I have a Spark Streaming job (2.3.1 - standalone cluster):
- ~50K RPS
- 10 executors - (2 core, 7.5Gb RAM, 10Gb disk GCP nodes)
- Data rate ~20Mb/sec and job (while running) run ~0.5s on 1s batches.
The problem is that the temporary files that spark writes to /tmp
are never cleaned out as the JVM on the executor never terminates. Short of some clever
batch job to clean the /tmp
directory I am looking to find the proper way to keep my job from crashing (and restarting) on no space left of device
errors.
I have the following SPARK_WORKER_OPTS
set as follows:
SPARK_WORKER_OPTS="-Dspark.worker.cleanup.enabled=true -Dspark.worker.cleanup.interval=1200 -Dspark.worker.cleanup.appDataTtl=345600"

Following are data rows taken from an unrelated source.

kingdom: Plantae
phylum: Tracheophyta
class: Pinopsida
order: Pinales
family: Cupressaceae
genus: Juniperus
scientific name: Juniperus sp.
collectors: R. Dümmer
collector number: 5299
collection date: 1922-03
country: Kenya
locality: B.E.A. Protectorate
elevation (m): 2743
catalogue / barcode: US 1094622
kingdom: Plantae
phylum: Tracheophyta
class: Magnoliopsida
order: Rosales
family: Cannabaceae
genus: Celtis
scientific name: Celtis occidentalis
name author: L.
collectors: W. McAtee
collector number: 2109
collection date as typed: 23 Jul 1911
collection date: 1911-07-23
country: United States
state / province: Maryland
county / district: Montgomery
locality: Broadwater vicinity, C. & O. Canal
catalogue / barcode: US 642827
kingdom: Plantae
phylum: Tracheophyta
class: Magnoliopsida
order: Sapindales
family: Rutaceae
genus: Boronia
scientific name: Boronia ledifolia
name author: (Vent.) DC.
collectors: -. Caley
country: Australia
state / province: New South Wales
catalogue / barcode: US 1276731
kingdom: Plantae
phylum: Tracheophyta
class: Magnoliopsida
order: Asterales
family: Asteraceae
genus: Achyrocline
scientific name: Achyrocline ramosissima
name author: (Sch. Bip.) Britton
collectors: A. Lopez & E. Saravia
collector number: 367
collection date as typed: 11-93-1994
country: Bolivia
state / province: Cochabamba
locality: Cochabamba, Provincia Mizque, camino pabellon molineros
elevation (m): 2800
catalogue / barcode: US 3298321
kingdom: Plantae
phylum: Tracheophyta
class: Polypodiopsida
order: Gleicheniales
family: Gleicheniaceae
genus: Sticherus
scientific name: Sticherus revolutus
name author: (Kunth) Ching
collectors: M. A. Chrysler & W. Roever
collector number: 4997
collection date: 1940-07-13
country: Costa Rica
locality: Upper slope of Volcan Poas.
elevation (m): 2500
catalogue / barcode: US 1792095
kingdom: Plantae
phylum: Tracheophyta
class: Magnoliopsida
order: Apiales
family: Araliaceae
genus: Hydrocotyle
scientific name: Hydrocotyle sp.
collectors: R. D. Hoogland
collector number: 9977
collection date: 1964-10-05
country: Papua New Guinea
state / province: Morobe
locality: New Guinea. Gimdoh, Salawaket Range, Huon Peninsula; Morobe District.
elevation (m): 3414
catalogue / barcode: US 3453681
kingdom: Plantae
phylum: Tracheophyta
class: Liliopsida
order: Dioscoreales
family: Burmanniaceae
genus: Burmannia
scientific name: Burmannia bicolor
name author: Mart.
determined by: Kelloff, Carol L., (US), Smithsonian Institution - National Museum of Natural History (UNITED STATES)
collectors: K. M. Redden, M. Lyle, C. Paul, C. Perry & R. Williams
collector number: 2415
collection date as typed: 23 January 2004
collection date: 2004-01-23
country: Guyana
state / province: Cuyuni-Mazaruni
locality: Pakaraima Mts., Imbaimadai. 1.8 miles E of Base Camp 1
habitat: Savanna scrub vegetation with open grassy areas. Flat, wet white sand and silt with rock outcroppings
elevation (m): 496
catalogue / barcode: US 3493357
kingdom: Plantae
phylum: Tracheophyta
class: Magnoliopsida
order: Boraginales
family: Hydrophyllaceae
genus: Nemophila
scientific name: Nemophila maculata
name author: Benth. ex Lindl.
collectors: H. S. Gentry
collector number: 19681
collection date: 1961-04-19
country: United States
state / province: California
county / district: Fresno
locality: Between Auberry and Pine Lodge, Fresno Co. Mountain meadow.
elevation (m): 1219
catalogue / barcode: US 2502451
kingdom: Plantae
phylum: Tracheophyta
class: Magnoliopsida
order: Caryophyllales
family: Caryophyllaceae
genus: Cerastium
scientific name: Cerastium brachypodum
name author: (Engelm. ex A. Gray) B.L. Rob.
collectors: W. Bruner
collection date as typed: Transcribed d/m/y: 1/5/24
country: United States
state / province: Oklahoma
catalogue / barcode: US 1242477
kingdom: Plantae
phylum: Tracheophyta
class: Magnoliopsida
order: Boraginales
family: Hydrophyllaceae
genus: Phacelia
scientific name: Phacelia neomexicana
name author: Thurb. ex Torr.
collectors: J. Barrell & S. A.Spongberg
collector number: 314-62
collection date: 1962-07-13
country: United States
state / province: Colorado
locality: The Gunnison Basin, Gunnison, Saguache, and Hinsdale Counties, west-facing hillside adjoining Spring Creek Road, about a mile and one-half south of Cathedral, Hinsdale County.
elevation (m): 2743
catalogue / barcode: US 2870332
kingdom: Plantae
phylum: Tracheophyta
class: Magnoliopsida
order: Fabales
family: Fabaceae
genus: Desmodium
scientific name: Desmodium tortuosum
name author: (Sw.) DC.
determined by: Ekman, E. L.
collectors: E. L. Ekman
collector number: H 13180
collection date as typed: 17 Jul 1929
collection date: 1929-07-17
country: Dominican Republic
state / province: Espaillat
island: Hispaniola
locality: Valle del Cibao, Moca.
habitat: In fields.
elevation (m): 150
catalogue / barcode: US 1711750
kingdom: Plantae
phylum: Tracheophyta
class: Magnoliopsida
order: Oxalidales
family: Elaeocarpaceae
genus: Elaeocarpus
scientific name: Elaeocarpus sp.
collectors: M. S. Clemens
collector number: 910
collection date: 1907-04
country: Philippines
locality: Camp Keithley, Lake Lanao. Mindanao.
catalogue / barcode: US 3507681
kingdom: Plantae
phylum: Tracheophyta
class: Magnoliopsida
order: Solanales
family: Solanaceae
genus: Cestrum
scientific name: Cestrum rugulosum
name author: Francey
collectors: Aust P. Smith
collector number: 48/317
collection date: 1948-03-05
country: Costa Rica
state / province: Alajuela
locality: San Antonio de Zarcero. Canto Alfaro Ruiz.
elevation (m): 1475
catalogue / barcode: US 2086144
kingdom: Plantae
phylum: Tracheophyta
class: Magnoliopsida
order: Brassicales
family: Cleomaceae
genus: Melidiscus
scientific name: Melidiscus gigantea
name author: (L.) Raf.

I have experimented with both CMS
and G1GC
collectors - neither seemed to have an impacted other than modulating GC time.
I have been through most of the documented settings, and searched about but have not been able to find any additional directions to try. I have to believe that ppl are running much bigger jobs with a long running, stable stream and that this is a solved problem.
Other config bits:
spark-defaults:
spark.serializer org.apache.spark.serializer.KryoSerializer
spark.broadcast.compress true
spark.streaming.stopGracefullyOnShutdown true
spark.ui.reverseProxy true
spark.cleaner.periodicGC.interval 20
...
spark-submit: (nothing special)
/opt/spark/bin/spark-submit \
--master spark://6.7.8.9:6066 \
--deploy-mode cluster \
--supervise \
/opt/application/switch.jar
As it stands the job runs for ~90 minutes before the drives fill up and we crash. I could spin them up with larger drives, but 90 minutes should allow for the config options I've tried to have a go at cleanup at 20 minute intervals. Larger drives would likely just prolong the issue.